● TASKS FOR THIS EXERCISE
(1) According to the TFM data transform notes, what file does the process output, and what kind of database is it?
(2) Decide whether each statement agrees with the TFM data transform notes: (a) the process handles large datasets by working in chunks; (b) the source database must contain a players table; (c) local data is fetched by running `uv run preprocess`. Answer yes or no for each and quote the deciding words.

● EXCERPTED PASSAGE
****

### TFM Data Transform & Structuring

Transform local data (`local_data/`) into readable, analysis-ready structures.

**Prerequisites**
1. Run `uv run preprocess` to fetch local data
2. `local_data/tfm.db` exists with games, game_results, user_game_results tables

**Output**: `local_data/tfm_analysis.db` - SQLite database with structured tables

**Memory Optimization**: Uses chunked processing to handle large datasets

In [3]:
import pandas as pd
import sqlite3
import json
import os
import gc
from datetime import datetime

# Configuration
LOCAL_DATA_DIR = './local_data'
SOURCE_DB_PATH = os.path.join(LOCAL_DATA_DIR, 'tfm.db')
ANALYSIS_DB_PATH = os.path.join(LOCAL_DATA_DIR, 'tfm_analysis.db')

# Chunk size for processing large tables (adjust based on available memory)

****

● RECORDS PROVIDED
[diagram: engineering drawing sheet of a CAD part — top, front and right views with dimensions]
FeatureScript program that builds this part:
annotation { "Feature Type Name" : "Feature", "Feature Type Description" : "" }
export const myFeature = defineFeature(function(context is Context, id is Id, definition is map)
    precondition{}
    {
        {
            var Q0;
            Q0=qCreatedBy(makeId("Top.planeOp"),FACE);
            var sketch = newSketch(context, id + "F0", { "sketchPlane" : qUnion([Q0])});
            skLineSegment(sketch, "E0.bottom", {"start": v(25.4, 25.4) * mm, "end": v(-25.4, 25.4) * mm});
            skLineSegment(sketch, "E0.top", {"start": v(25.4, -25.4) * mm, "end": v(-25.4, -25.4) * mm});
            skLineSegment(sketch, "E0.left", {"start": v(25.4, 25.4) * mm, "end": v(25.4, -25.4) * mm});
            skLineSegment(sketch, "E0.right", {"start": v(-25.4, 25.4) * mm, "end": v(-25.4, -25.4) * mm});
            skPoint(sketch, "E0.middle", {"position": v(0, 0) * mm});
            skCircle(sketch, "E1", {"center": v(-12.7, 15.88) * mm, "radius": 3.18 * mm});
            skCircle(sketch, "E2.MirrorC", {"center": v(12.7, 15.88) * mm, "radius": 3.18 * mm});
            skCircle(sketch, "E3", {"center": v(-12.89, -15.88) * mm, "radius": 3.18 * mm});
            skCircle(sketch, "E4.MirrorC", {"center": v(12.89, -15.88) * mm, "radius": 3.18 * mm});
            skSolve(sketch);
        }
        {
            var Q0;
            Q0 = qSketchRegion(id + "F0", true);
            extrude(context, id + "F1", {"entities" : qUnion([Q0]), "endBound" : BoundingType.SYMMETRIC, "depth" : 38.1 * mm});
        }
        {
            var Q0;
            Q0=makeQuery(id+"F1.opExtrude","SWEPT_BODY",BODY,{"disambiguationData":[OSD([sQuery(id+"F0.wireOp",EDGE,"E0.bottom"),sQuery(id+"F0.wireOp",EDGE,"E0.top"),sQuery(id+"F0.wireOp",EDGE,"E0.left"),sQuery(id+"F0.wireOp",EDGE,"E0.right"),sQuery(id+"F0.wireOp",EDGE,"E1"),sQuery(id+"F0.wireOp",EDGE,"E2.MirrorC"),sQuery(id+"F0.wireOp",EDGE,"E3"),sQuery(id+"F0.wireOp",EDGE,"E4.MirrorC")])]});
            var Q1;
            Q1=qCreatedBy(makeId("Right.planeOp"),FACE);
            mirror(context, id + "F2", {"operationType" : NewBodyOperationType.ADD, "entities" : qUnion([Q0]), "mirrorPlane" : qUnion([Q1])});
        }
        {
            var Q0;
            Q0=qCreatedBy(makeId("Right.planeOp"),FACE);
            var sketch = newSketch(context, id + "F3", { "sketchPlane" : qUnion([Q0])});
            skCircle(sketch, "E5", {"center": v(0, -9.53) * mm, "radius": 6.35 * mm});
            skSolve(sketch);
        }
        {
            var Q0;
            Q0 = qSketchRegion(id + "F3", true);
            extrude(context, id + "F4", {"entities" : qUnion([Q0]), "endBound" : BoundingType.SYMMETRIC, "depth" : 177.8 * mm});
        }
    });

****

● RESPONSES BY TASK
(1) It outputs `local_data/tfm_analysis.db`, a SQLite database with structured tables.

(2)
(a) Yes: "Uses chunked processing to handle large datasets"
(b) No: "`local_data/tfm.db` exists with games, game_results, user_game_results tables"
(c) Yes: "Run `uv run preprocess` to fetch local data"